Director Dominic Cooke's big idea is to have the younger selves of the reuniting stars - not just the central four but all of them - shadowed by their younger selves. Literally and metaphorically their younger lives weave in and out of the their present-day agonies, haunting not just themselves but each other. Each of them variously interacts with the person they loved then, who is not the same person they love now. The women recreate a dance they knew decades before and, in one of the show's greatest moments, dance in a chorus line with their younger selves.

James Goldman's book, like the follies it explores, has a tendency towards pith in its fragmentary conversations but, as performed on Bunny Christie's constantly revolving set, there's an easy fluidity to it. It has a wise cracking New York swagger laid over the top of its elegiac tone.

The wonder of Sondheim's score lies in its mix of book numbers - songs in which the character sings their thoughts as they might otherwise express them in speech - which follow the rhythms of speech, and show songs written in the styles of the times without pastiching them. The classic Broadway Baby (the end of which was met with the guttural roar of a football crowd) is an archetypal Broadway show tune; Losing My Mind is a torch song that could have been written by Howard Arlen. I'm Still Here echoes Kander and Ebb.

For all the showbiz that Follies celebrates and desecrates, it's a mature musical about maturity - looking back and wondering, as one song says, about "the road we didn't take", regretting life not being as we hoped it would be when we were too young to know what it could be. And you don't need to be old or artsy to connect with that.

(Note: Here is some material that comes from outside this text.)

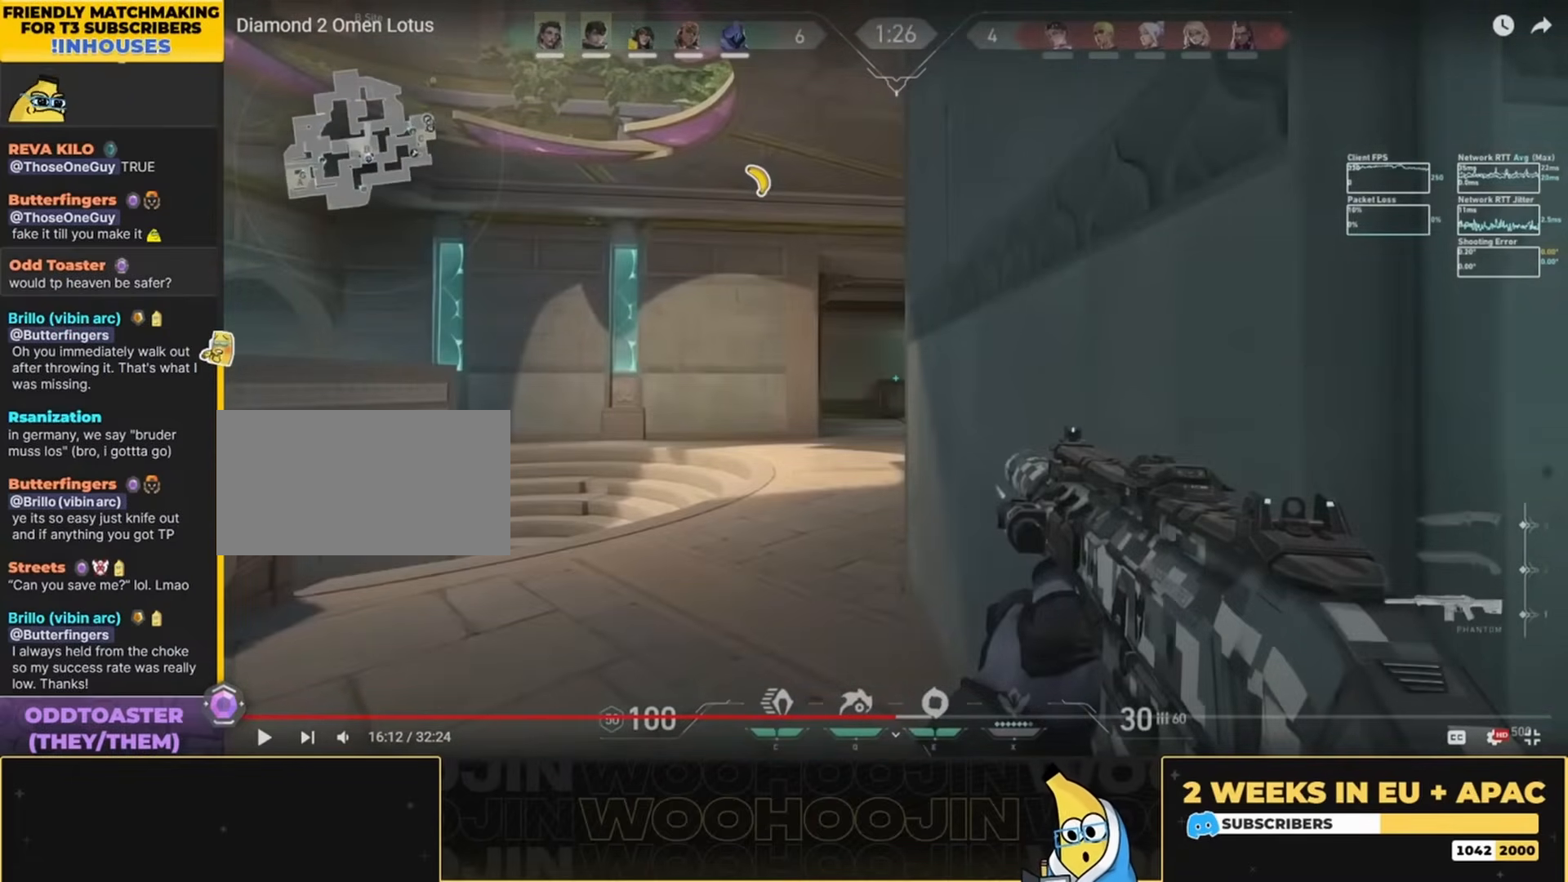
{"keys": ["d"], "mouse": [], "events": []}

The scene in which Quast and Staunton explore what they nearly had, including the gorgeous ballad "Too Many Mornings", is as moving a scene as I've seen in any musical in a long time.

Some shows one should see because they will not be revived again for another 25 years. Others one should see because they will never be staged better. Follies is both. It's a real 'one of a kind' musical - not Sondheim's most accessible, successful or famous. But, as demonstrated sensationally by Dominic Cooke and his cast, it's still here.

Follies will be broadcast to cinemas by NT Live on Thursday 16th November.